● **TASK TO CARRY OUT**: Transcribe each line of the material as it is, and drop any picture.

[Start of section]

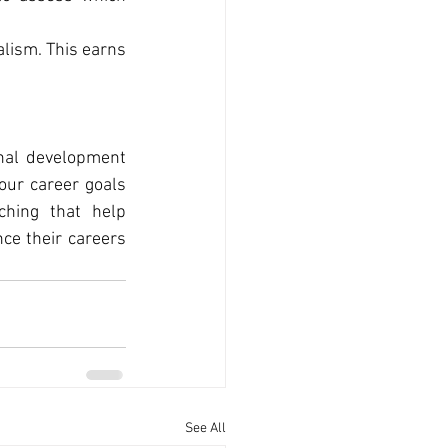
lism. This earns 
nal development 
our career goals 
hing that help 
e their careers 
See All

[End of section]

● **REPLY TO THE TASK**:
lism. This earns 
nal development 
our career goals 
hing that help 
e their careers 
See All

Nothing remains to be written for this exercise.